A second plant opened in Eagan last fall. And, there’s a new arrangement, under which high school youths participating in Lutheran Youth Encounter programs in nine U.S. cities will package meals using equipment and food ingredients sent by truck from FMSC headquarters. These factors will boost the organization’s production capacity.
Still it will require more money and volunteers to meet the goals FMSC has set.
The fact that just $10 will feed 60 children for a day and that 92% of every dollar goes directly to feeding children should encourage contributions from people of even modest means, Crea believes.
And, what the director calls “the powerful experience” volunteers get when they see that the work of their hands will result in the saving of a human life, makes him optimistic that the increase in volunteer workers by 17,000 can be achieved.

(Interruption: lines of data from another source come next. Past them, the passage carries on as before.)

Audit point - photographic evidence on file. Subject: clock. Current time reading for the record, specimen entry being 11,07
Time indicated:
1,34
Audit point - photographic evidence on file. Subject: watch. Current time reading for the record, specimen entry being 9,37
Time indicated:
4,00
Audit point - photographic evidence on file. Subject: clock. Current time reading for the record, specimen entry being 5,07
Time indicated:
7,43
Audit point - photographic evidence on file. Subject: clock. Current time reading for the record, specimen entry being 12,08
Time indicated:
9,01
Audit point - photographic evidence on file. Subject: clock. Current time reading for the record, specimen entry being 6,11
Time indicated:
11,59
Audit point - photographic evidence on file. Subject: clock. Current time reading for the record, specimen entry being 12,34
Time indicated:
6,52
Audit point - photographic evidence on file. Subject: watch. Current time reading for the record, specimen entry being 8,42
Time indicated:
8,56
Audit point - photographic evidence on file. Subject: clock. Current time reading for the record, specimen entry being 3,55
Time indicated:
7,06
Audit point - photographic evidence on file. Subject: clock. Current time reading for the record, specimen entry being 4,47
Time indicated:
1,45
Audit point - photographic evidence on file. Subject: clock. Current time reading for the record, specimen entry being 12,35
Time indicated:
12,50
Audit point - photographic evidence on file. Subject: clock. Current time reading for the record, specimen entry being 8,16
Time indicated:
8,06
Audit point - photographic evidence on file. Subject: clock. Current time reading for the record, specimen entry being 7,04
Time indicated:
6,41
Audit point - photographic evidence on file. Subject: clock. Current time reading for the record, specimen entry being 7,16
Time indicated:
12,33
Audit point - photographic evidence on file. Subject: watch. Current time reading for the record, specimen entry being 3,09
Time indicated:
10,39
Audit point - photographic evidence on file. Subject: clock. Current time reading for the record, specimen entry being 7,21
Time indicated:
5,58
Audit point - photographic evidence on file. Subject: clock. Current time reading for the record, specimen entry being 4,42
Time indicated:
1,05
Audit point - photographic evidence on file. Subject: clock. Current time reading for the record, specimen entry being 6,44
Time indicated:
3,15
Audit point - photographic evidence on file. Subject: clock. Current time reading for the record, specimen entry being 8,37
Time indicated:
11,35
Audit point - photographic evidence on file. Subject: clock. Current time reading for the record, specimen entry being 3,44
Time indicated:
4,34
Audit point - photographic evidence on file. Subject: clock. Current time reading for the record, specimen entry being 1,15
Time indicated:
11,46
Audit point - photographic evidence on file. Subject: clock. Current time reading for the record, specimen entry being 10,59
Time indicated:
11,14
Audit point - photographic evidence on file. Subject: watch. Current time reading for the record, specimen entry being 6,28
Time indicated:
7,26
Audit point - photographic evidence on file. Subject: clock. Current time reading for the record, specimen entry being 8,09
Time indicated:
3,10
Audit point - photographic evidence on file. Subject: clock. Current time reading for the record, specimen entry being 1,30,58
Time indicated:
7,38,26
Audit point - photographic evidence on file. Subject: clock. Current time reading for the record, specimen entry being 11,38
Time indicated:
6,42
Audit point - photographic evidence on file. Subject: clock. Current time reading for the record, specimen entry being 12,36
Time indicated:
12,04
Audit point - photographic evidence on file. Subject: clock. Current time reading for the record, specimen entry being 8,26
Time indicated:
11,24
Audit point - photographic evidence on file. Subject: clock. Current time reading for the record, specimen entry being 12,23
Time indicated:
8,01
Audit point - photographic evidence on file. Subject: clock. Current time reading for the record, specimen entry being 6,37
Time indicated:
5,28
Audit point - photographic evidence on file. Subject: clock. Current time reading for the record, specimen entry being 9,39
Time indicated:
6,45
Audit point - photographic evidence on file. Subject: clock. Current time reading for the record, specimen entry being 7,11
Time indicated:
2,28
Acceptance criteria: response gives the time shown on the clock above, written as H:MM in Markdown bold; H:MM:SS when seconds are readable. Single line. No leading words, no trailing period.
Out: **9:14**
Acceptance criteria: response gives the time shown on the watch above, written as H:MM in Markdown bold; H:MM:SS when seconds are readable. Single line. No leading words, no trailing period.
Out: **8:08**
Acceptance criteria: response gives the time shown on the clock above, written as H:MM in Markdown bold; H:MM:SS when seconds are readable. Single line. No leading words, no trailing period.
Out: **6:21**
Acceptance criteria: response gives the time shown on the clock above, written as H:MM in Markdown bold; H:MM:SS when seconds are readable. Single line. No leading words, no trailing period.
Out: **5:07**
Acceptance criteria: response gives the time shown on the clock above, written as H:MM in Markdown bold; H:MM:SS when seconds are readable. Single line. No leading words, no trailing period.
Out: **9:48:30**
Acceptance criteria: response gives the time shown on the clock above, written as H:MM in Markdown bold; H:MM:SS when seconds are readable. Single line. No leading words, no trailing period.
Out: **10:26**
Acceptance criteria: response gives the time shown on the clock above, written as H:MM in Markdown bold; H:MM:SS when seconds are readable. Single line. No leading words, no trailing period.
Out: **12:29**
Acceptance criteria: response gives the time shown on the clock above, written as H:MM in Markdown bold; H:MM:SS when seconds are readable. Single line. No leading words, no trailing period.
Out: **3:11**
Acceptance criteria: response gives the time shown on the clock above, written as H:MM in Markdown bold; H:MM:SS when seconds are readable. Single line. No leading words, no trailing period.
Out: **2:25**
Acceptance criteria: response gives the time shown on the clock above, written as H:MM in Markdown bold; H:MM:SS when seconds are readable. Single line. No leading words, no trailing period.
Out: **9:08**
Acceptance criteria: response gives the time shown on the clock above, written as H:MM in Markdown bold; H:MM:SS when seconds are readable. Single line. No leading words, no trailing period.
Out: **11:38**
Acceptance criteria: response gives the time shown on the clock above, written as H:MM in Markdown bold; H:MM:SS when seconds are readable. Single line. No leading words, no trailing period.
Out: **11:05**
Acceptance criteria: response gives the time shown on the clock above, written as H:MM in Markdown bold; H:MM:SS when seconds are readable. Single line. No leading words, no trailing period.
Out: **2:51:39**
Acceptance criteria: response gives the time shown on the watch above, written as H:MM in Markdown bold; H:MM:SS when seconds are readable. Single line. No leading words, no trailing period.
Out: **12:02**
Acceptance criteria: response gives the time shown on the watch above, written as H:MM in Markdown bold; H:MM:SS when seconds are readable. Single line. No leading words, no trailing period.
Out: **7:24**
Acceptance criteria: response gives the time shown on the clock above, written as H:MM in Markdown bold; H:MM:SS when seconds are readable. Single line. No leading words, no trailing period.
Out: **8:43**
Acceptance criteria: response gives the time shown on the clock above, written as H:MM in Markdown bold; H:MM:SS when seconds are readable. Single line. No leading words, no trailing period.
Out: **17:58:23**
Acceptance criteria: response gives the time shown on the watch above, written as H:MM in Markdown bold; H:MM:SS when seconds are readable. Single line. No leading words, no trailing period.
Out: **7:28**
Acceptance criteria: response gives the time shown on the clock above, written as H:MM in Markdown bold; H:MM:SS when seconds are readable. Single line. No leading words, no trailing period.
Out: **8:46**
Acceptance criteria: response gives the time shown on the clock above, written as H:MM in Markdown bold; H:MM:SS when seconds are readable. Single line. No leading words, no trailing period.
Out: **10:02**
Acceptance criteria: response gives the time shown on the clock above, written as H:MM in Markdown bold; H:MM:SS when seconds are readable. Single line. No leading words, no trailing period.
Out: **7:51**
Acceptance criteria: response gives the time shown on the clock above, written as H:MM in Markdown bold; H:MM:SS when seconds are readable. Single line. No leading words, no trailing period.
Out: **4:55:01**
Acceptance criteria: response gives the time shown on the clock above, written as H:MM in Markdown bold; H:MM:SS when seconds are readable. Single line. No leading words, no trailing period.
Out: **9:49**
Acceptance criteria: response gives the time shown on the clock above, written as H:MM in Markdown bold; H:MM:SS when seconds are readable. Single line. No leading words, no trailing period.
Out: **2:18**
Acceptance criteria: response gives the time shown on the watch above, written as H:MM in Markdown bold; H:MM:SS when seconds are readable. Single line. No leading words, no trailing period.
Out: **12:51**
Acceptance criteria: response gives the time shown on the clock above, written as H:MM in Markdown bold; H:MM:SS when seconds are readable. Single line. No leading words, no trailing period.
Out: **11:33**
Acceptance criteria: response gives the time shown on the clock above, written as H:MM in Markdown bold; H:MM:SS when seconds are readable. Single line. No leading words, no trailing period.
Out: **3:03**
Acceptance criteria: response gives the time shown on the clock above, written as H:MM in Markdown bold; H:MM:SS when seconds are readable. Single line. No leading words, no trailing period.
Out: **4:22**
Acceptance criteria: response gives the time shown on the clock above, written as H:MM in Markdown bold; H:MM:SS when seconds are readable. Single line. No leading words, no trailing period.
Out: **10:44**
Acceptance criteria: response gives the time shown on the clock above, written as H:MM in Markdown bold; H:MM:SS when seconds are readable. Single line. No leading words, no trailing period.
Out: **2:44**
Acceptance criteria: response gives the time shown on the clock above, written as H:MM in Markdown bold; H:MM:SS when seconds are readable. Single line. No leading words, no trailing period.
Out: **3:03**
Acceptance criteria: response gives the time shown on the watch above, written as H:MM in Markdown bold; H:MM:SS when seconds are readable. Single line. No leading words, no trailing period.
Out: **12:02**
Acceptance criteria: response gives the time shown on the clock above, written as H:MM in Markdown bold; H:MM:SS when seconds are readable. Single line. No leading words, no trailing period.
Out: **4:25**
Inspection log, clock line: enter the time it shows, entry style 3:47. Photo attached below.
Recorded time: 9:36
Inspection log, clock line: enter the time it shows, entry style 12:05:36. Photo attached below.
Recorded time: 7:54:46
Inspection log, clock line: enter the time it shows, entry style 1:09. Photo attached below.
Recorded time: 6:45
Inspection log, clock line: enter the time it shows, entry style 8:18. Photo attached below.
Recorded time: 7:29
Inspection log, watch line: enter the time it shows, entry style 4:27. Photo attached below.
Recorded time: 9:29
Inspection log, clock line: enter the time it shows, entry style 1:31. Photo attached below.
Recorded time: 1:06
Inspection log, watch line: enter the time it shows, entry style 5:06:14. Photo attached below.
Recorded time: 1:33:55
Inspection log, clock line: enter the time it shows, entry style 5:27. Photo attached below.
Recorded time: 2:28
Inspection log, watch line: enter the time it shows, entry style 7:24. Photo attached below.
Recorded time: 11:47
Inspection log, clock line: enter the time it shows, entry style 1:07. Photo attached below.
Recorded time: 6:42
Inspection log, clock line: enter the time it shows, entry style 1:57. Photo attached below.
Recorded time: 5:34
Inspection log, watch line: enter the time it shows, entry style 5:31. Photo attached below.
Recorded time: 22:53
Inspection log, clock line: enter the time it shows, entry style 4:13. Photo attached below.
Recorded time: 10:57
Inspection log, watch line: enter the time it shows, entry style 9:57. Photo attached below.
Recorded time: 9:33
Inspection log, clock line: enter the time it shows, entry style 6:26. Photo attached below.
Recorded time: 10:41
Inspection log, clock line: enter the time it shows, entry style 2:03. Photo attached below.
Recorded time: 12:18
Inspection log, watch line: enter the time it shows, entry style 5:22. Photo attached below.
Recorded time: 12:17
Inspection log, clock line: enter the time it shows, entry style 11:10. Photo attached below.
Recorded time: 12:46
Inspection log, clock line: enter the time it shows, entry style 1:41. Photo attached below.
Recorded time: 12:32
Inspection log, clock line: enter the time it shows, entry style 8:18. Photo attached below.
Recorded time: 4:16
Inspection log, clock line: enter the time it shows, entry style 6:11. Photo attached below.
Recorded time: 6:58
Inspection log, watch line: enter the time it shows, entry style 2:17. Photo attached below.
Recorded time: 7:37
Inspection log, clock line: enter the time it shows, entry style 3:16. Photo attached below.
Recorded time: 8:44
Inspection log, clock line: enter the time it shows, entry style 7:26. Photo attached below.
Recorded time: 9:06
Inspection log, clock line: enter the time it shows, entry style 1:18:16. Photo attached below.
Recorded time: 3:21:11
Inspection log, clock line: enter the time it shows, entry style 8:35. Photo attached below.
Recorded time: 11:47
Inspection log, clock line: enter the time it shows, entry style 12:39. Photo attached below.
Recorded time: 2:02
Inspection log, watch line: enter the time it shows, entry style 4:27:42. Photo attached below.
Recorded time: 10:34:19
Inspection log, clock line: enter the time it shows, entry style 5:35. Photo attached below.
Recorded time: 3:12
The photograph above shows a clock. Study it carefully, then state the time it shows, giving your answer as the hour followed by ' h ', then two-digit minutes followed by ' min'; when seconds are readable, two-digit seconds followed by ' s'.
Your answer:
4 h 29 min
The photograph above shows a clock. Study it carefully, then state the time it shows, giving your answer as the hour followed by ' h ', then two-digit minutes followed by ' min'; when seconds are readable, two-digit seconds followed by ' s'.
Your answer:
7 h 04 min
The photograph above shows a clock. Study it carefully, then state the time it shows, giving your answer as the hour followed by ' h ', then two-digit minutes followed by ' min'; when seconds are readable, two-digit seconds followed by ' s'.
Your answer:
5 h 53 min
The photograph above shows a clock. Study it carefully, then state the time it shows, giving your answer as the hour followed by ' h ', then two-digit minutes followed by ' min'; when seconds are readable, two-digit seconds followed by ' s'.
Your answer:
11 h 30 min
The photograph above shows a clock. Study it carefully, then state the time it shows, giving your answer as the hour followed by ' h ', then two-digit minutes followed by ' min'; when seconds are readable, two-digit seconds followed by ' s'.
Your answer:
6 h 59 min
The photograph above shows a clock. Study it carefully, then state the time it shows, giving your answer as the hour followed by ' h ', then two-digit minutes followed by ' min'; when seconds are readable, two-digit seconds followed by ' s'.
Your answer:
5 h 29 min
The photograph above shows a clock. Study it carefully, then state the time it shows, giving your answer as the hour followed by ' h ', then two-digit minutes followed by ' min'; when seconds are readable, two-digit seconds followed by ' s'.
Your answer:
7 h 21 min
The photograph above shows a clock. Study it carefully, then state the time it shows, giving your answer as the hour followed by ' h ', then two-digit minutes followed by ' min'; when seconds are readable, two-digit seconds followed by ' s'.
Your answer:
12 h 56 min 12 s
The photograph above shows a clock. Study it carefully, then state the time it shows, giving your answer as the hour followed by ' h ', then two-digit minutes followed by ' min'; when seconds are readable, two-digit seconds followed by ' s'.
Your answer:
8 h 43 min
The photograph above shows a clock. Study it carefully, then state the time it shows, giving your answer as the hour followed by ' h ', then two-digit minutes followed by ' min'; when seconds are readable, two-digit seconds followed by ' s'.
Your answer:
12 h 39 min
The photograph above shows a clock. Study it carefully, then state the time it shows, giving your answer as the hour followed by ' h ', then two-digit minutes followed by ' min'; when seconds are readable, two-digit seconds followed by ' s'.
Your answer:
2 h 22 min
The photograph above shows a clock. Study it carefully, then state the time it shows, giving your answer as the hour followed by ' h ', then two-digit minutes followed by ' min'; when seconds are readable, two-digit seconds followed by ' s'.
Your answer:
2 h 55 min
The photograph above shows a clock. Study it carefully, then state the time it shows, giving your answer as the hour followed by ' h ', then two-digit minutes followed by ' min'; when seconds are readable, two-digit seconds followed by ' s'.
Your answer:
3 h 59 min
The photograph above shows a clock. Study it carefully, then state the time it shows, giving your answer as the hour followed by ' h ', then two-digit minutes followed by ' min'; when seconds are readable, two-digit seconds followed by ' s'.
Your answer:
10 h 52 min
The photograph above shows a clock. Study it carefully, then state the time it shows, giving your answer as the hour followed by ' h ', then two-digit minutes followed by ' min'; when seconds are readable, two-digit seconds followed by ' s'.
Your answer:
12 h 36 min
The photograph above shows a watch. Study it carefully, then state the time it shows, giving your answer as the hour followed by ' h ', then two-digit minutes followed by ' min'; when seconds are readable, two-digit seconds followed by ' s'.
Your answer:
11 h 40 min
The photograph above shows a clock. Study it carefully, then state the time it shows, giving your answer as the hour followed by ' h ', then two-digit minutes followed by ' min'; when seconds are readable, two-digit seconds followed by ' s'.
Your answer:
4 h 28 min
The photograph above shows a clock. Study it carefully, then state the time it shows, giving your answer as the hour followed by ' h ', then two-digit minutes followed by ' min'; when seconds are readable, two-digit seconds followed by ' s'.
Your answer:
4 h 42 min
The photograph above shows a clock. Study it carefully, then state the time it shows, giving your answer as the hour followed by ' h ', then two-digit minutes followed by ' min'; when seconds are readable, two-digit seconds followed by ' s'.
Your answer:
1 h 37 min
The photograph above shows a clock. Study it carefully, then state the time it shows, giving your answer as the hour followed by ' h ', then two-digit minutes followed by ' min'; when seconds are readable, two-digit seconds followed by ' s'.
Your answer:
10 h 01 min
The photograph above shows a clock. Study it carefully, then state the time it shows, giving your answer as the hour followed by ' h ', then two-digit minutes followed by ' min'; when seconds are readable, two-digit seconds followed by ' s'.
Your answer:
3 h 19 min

“The Minneapolis and St. Paul Area Synods of the ELCA could fill that in the blink of an eye,” Crea said. An effort in the LCMS’ Minnesota South District could have similar results.
When one looks at the big picture of the number of kids dying — 40,000 every day — the problem looks huge, Crea admits.
But, he says, by the end of this year, with two sites operating full blast and a mobile packing program with Lutheran Youth En-counter taking hold, FMSC will come close to producing 40,000 meals a day.
If the FMSC model could be expanded from two sites in one metropolitan area to a dozen sites around the country, Crea said, “then [I’m confident that] we could cut those 40,000 deaths in half.”